The continuation of this work was later published in MLSys 2025. [See]

Note

PhD Research Project

SC24 Best Poster Finalist Poster (PDF) Paper

Background

In this work, we explored how to make knowledge graph (KG) embedding training process through expressing it with a more efficient sparse linear algebra kernels. While KG embedding models are widely used, their training process can be extremely time-consuming, particularly for large datasets. Through our analysis, we identify gradient computation of embeddings and vector normalization as the most time-dominating components of the KG embedding training loop. These bottlenecks motivate our investigation into more efficient computation strategies.

Methodology

To address the high computational cost, we replace the core embedding operations with SpMM (Sparse–Dense Matrix Multiplication) kernels. This approach unifies multiple scatter and gather operations into a single sparse operation, reducing both training time and memory usage. We apply this sparse computation strategy to the TransE model and evaluate its performance on both CPUs and GPUs.

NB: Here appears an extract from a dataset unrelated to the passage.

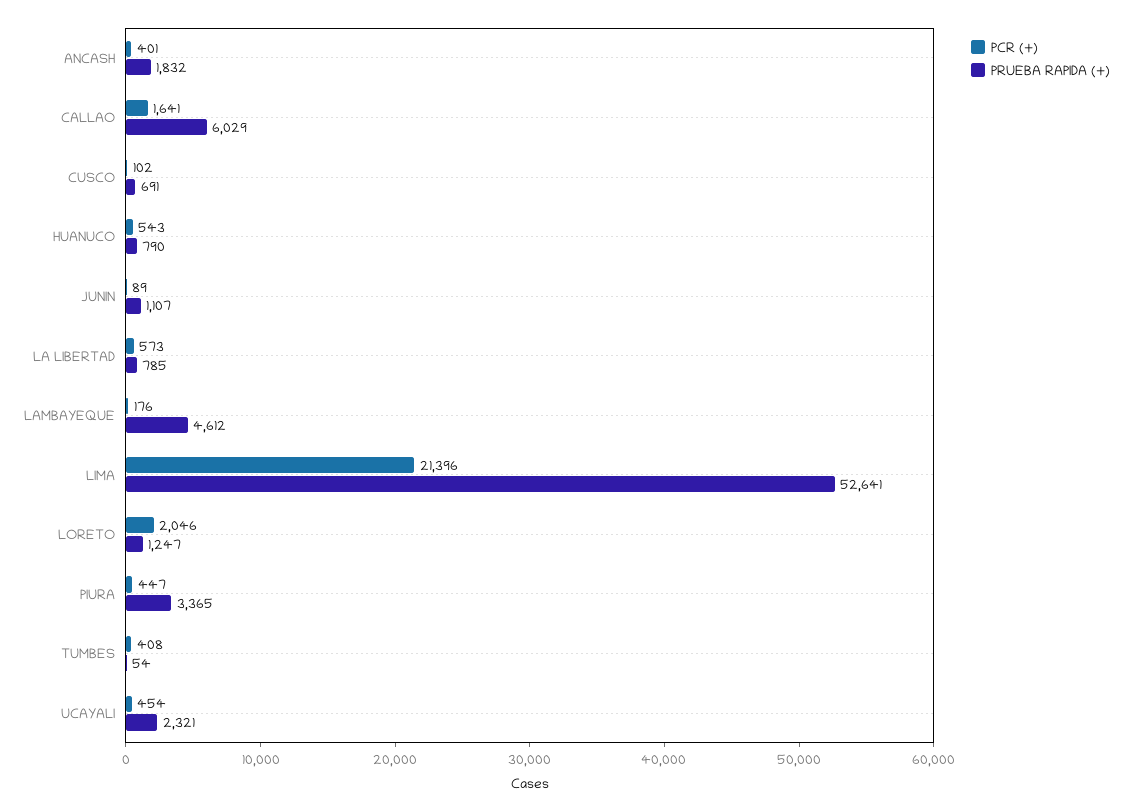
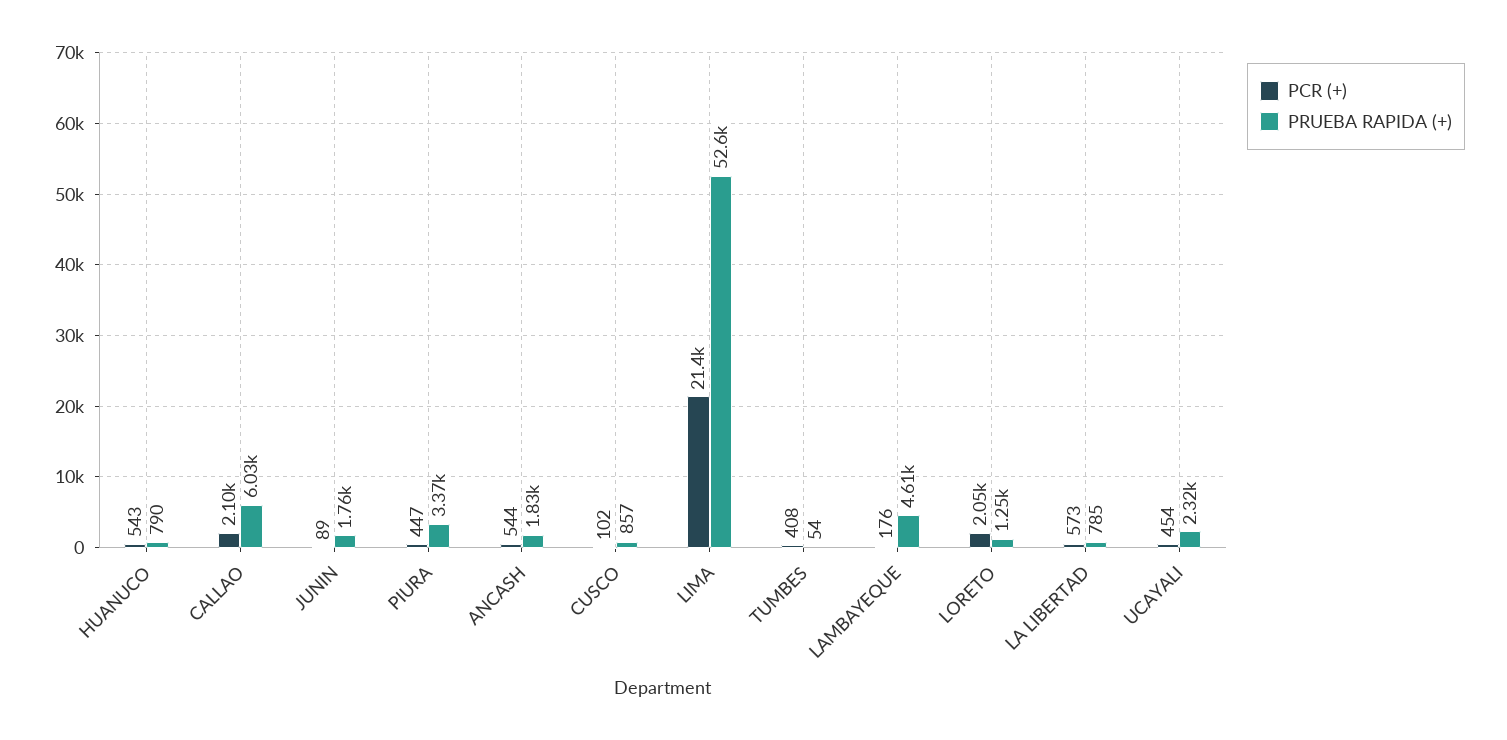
PCR (+), ANCASH: 401 -> 544
PCR (+), CALLAO: 1641 -> 2100
PRUEBA RAPIDA (+), CUSCO: 691 -> 857
PRUEBA RAPIDA (+), JUNIN: 1107 -> 1760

Additionally, we scale the method across a distributed environment using 64 GPUs to assess its effectiveness under large-scale parallelism.

Findings

Our sparse SpMM-based approach significantly accelerates KG embedding training. On the TransE model, we achieve up to a 5.3× speedup on CPU and up to a 4.2× speedup on GPU. When distributed across 64 GPUs, the method delivers up to a 3.9× improvement per epoch. These results demonstrate that unifying scatter/gather operations through sparse kernels can effectively mitigate training bottlenecks, offering substantial gains in efficiency for large-scale KG learning.